During his 16 years with ROR, Clelland has enjoyed working with many of the same volunteers.
“It makes it more enjoyable for me, because I know the volunteer groups we’re working with are truly invested and want to clean up their community,” Clelland said. “But at the same time, we’re recruiting new folks, younger folks and some different school groups. It looks like it’s got a long future ahead.”
Alabama Power commits financial resources, personnel and equipment to the ROR campaign. Yearly, the company supplies 10,000 trash bags, 2,000 pickers/grabbers, gloves and ROR T-shirts for all volunteers.
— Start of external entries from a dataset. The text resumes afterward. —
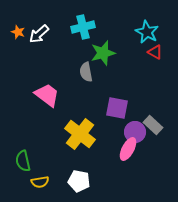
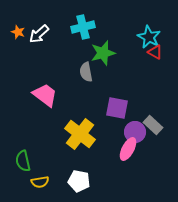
cyan star: moved 2 px right, 5 px down
pink trapezoid: moved 2 px left
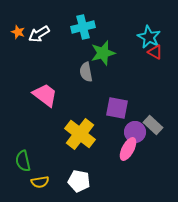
white arrow: rotated 10 degrees clockwise
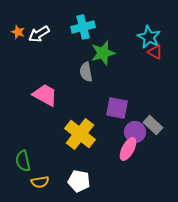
pink trapezoid: rotated 8 degrees counterclockwise
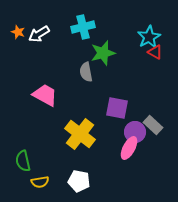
cyan star: rotated 15 degrees clockwise
pink ellipse: moved 1 px right, 1 px up
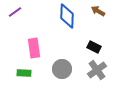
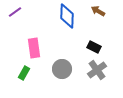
green rectangle: rotated 64 degrees counterclockwise
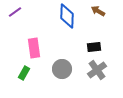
black rectangle: rotated 32 degrees counterclockwise
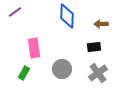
brown arrow: moved 3 px right, 13 px down; rotated 32 degrees counterclockwise
gray cross: moved 1 px right, 3 px down
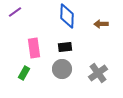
black rectangle: moved 29 px left
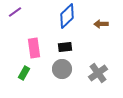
blue diamond: rotated 45 degrees clockwise
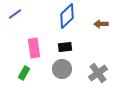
purple line: moved 2 px down
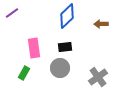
purple line: moved 3 px left, 1 px up
gray circle: moved 2 px left, 1 px up
gray cross: moved 4 px down
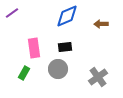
blue diamond: rotated 20 degrees clockwise
gray circle: moved 2 px left, 1 px down
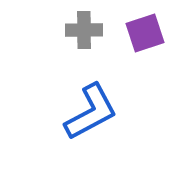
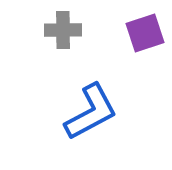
gray cross: moved 21 px left
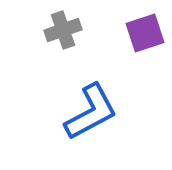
gray cross: rotated 18 degrees counterclockwise
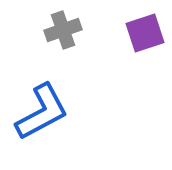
blue L-shape: moved 49 px left
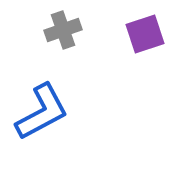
purple square: moved 1 px down
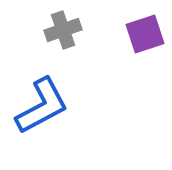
blue L-shape: moved 6 px up
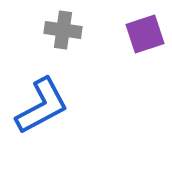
gray cross: rotated 27 degrees clockwise
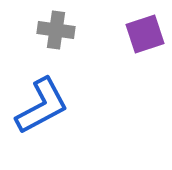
gray cross: moved 7 px left
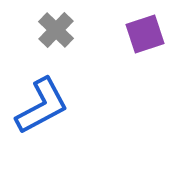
gray cross: rotated 36 degrees clockwise
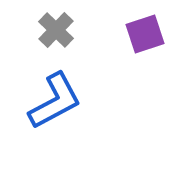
blue L-shape: moved 13 px right, 5 px up
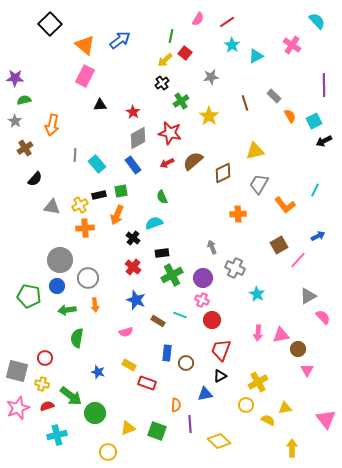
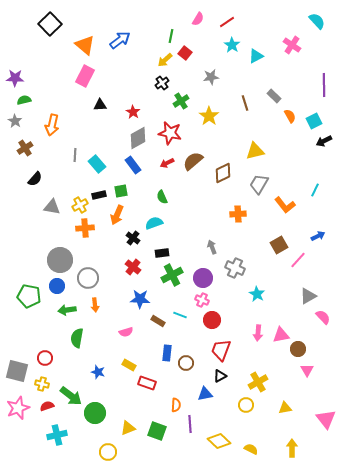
blue star at (136, 300): moved 4 px right, 1 px up; rotated 18 degrees counterclockwise
yellow semicircle at (268, 420): moved 17 px left, 29 px down
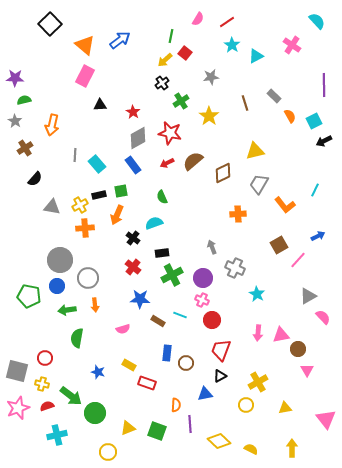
pink semicircle at (126, 332): moved 3 px left, 3 px up
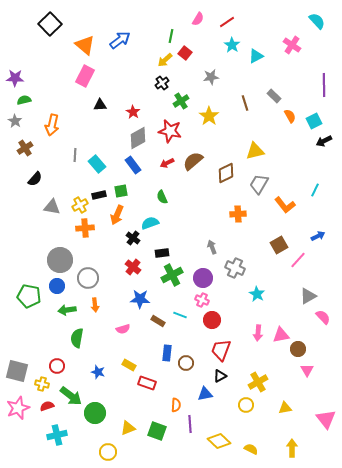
red star at (170, 133): moved 2 px up
brown diamond at (223, 173): moved 3 px right
cyan semicircle at (154, 223): moved 4 px left
red circle at (45, 358): moved 12 px right, 8 px down
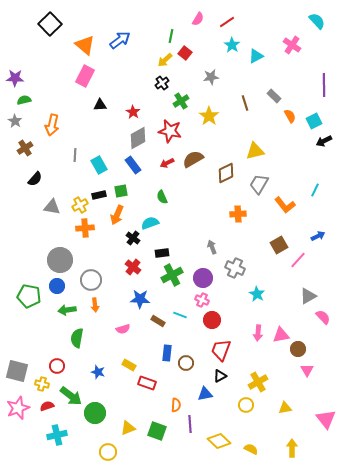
brown semicircle at (193, 161): moved 2 px up; rotated 10 degrees clockwise
cyan rectangle at (97, 164): moved 2 px right, 1 px down; rotated 12 degrees clockwise
gray circle at (88, 278): moved 3 px right, 2 px down
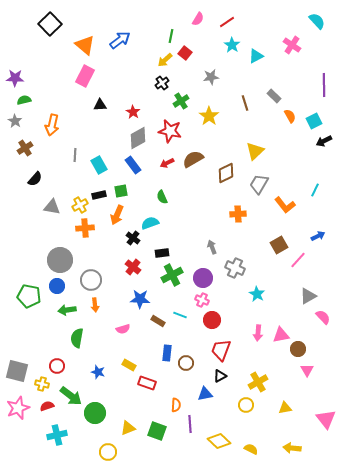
yellow triangle at (255, 151): rotated 30 degrees counterclockwise
yellow arrow at (292, 448): rotated 84 degrees counterclockwise
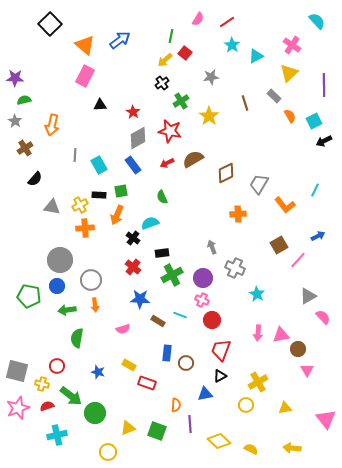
yellow triangle at (255, 151): moved 34 px right, 78 px up
black rectangle at (99, 195): rotated 16 degrees clockwise
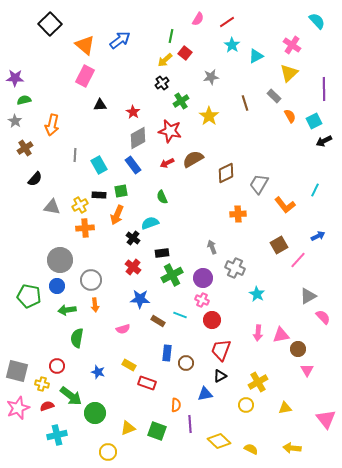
purple line at (324, 85): moved 4 px down
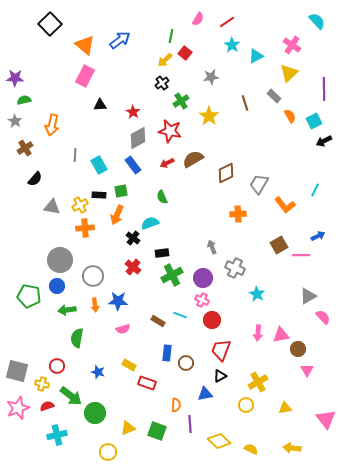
pink line at (298, 260): moved 3 px right, 5 px up; rotated 48 degrees clockwise
gray circle at (91, 280): moved 2 px right, 4 px up
blue star at (140, 299): moved 22 px left, 2 px down
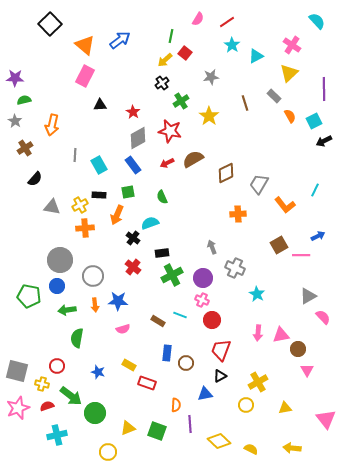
green square at (121, 191): moved 7 px right, 1 px down
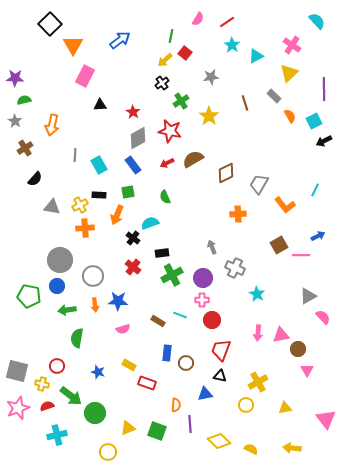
orange triangle at (85, 45): moved 12 px left; rotated 20 degrees clockwise
green semicircle at (162, 197): moved 3 px right
pink cross at (202, 300): rotated 24 degrees counterclockwise
black triangle at (220, 376): rotated 40 degrees clockwise
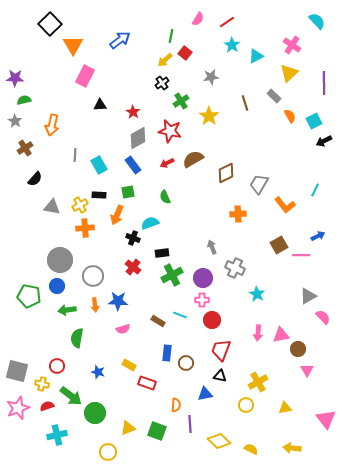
purple line at (324, 89): moved 6 px up
black cross at (133, 238): rotated 16 degrees counterclockwise
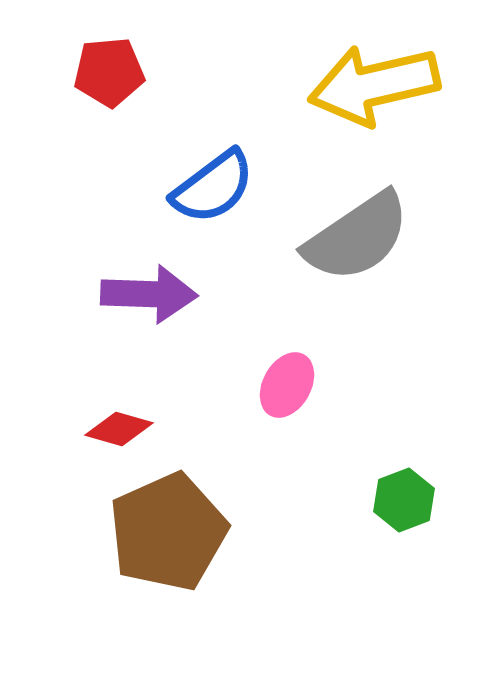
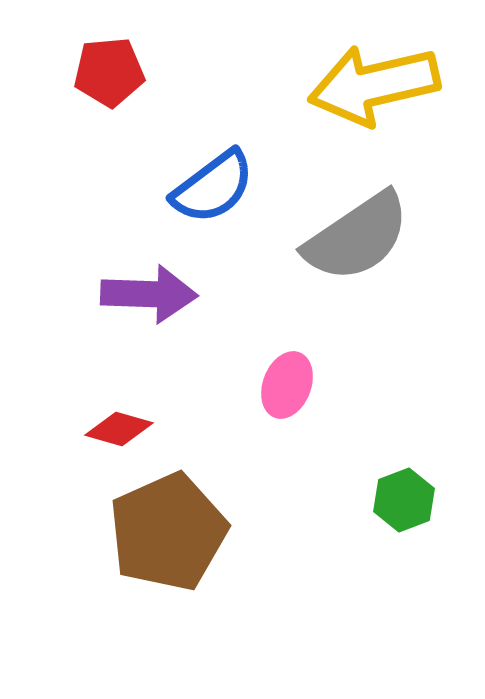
pink ellipse: rotated 8 degrees counterclockwise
Several hundred employees from the company’s Environmental Affairs department and Alabama Power generating plants assist annually, along with Alabama Power Service Organization volunteers.
From March to November, Clelland spends 30 hours weekly organizing, traveling and working at cleanups.
“A lot goes on besides the day of the actual cleanup,” Clelland said. “Things go on behind the scenes as far as getting supplies delivered to the local coordinators, getting orders turned in and shipped out.”
Winning solution
Phifer met with his team at Plant Gadsden from the first year of the cleanups until his October 2009 retirement as the plant’s Compliance team leader.
“The way Renew Our Rivers spread on the river systems is just fantastic,” Phifer said. “I think we’re all concerned about the aesthetics and the environmental quality of our river systems. We all know that’s a good thing.
“And the fact that other groups and different river associations are doing Renew Our Rivers cleanups, it makes you feel really good.”